DO THIS —
Retype the lines below word for word, without any changes, and leave out the pictures.

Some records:

((

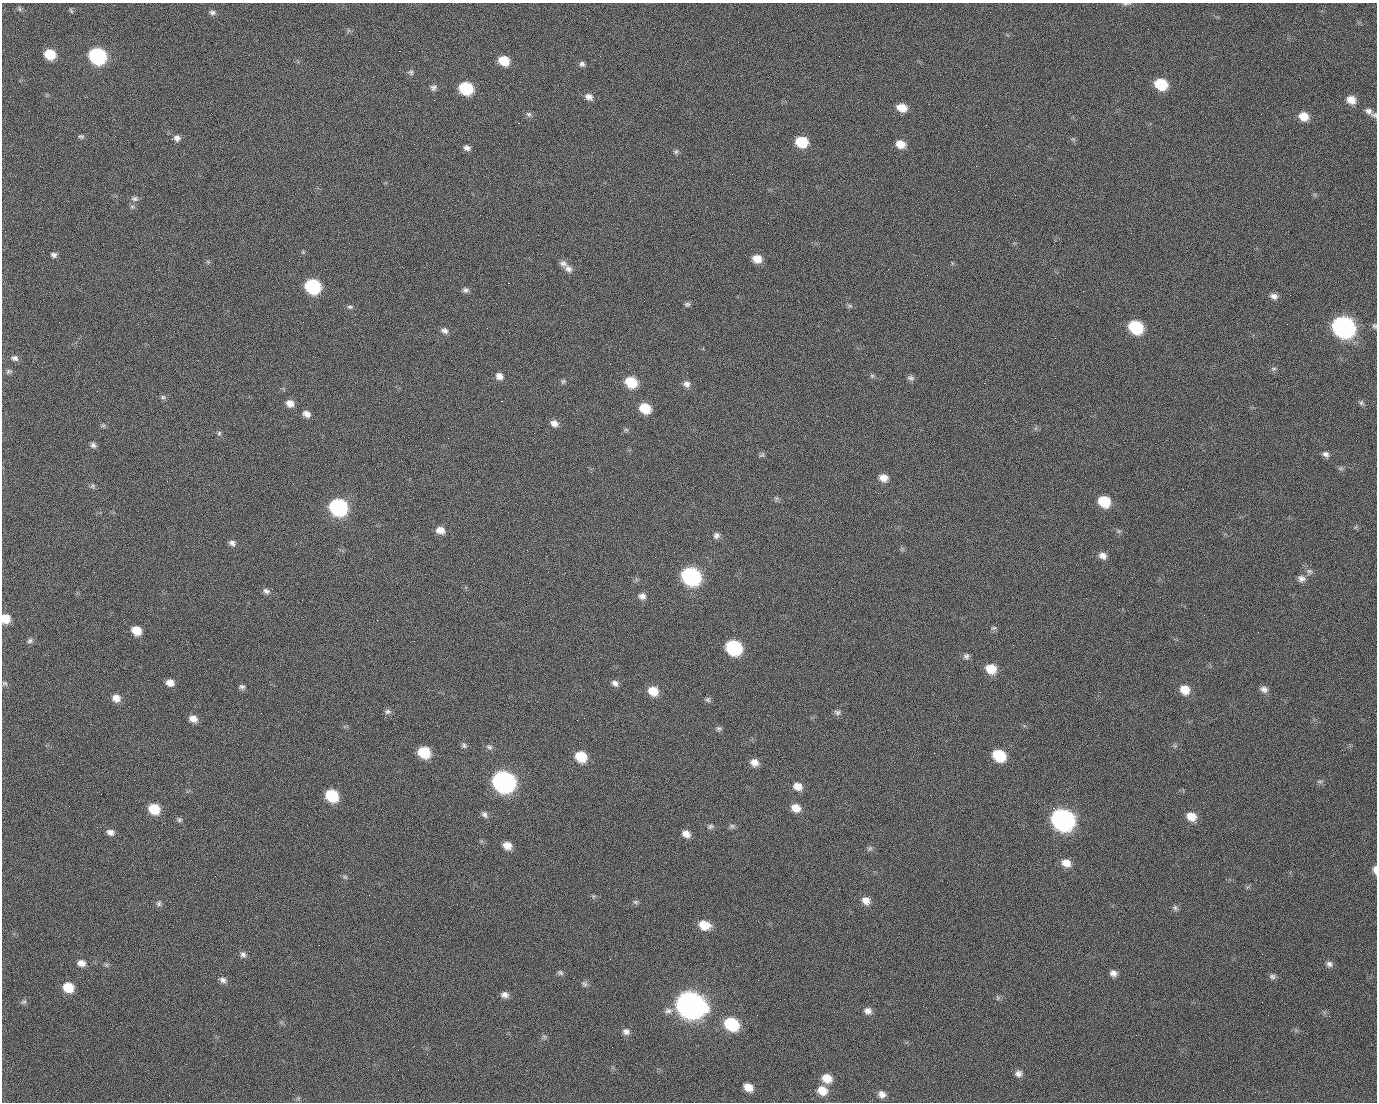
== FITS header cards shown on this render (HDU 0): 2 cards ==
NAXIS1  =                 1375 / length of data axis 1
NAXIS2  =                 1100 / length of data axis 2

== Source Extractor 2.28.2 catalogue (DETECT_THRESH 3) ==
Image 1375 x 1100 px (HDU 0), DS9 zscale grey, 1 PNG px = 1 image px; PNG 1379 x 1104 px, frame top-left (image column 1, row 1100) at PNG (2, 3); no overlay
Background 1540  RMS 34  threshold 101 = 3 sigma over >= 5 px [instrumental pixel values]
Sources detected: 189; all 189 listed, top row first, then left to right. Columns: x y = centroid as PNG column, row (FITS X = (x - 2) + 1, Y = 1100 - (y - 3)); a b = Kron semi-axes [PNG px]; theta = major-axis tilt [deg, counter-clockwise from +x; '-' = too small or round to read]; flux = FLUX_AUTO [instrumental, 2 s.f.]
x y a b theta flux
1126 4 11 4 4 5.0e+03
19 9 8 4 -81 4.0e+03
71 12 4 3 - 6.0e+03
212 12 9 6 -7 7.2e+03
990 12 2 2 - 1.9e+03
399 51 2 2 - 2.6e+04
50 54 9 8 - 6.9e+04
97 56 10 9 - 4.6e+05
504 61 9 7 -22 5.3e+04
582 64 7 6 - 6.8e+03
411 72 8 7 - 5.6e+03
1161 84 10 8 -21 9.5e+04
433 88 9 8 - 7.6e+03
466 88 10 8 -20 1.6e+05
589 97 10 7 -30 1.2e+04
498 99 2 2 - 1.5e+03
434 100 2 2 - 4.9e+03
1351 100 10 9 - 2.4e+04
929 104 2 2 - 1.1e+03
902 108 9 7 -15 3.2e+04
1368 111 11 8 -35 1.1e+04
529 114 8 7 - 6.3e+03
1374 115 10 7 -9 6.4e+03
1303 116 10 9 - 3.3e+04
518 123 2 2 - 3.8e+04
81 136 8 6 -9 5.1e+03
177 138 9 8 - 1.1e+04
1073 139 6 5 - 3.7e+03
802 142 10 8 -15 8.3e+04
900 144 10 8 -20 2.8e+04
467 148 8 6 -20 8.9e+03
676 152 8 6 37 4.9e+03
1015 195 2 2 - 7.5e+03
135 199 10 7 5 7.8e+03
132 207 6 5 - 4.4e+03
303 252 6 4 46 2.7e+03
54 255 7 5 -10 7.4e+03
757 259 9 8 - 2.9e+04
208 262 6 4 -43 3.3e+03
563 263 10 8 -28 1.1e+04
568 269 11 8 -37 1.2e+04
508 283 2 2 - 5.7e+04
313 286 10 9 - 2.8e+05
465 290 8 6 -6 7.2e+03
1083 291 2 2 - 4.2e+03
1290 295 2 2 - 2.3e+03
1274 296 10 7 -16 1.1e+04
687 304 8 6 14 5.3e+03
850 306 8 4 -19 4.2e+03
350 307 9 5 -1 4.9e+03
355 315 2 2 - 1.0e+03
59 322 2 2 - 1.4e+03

))

FINISHED ANSWER —
== FITS header cards shown on this render (HDU 0): 2 cards ==
NAXIS1  =                 1375 / length of data axis 1
NAXIS2  =                 1100 / length of data axis 2

== Source Extractor 2.28.2 catalogue (DETECT_THRESH 3) ==
Image 1375 x 1100 px (HDU 0), DS9 zscale grey, 1 PNG px = 1 image px; PNG 1379 x 1104 px, frame top-left (image column 1, row 1100) at PNG (2, 3); no overlay
Background 1540  RMS 34  threshold 101 = 3 sigma over >= 5 px [instrumental pixel values]
Sources detected: 189; all 189 listed, top row first, then left to right. Columns: x y = centroid as PNG column, row (FITS X = (x - 2) + 1, Y = 1100 - (y - 3)); a b = Kron semi-axes [PNG px]; theta = major-axis tilt [deg, counter-clockwise from +x; '-' = too small or round to read]; flux = FLUX_AUTO [instrumental, 2 s.f.]
x y a b theta flux
1126 4 11 4 4 5.0e+03
19 9 8 4 -81 4.0e+03
71 12 4 3 - 6.0e+03
212 12 9 6 -7 7.2e+03
990 12 2 2 - 1.9e+03
399 51 2 2 - 2.6e+04
50 54 9 8 - 6.9e+04
97 56 10 9 - 4.6e+05
504 61 9 7 -22 5.3e+04
582 64 7 6 - 6.8e+03
411 72 8 7 - 5.6e+03
1161 84 10 8 -21 9.5e+04
433 88 9 8 - 7.6e+03
466 88 10 8 -20 1.6e+05
589 97 10 7 -30 1.2e+04
498 99 2 2 - 1.5e+03
434 100 2 2 - 4.9e+03
1351 100 10 9 - 2.4e+04
929 104 2 2 - 1.1e+03
902 108 9 7 -15 3.2e+04
1368 111 11 8 -35 1.1e+04
529 114 8 7 - 6.3e+03
1374 115 10 7 -9 6.4e+03
1303 116 10 9 - 3.3e+04
518 123 2 2 - 3.8e+04
81 136 8 6 -9 5.1e+03
177 138 9 8 - 1.1e+04
1073 139 6 5 - 3.7e+03
802 142 10 8 -15 8.3e+04
900 144 10 8 -20 2.8e+04
467 148 8 6 -20 8.9e+03
676 152 8 6 37 4.9e+03
1015 195 2 2 - 7.5e+03
135 199 10 7 5 7.8e+03
132 207 6 5 - 4.4e+03
303 252 6 4 46 2.7e+03
54 255 7 5 -10 7.4e+03
757 259 9 8 - 2.9e+04
208 262 6 4 -43 3.3e+03
563 263 10 8 -28 1.1e+04
568 269 11 8 -37 1.2e+04
508 283 2 2 - 5.7e+04
313 286 10 9 - 2.8e+05
465 290 8 6 -6 7.2e+03
1083 291 2 2 - 4.2e+03
1290 295 2 2 - 2.3e+03
1274 296 10 7 -16 1.1e+04
687 304 8 6 14 5.3e+03
850 306 8 4 -19 4.2e+03
350 307 9 5 -1 4.9e+03
355 315 2 2 - 1.0e+03
59 322 2 2 - 1.4e+03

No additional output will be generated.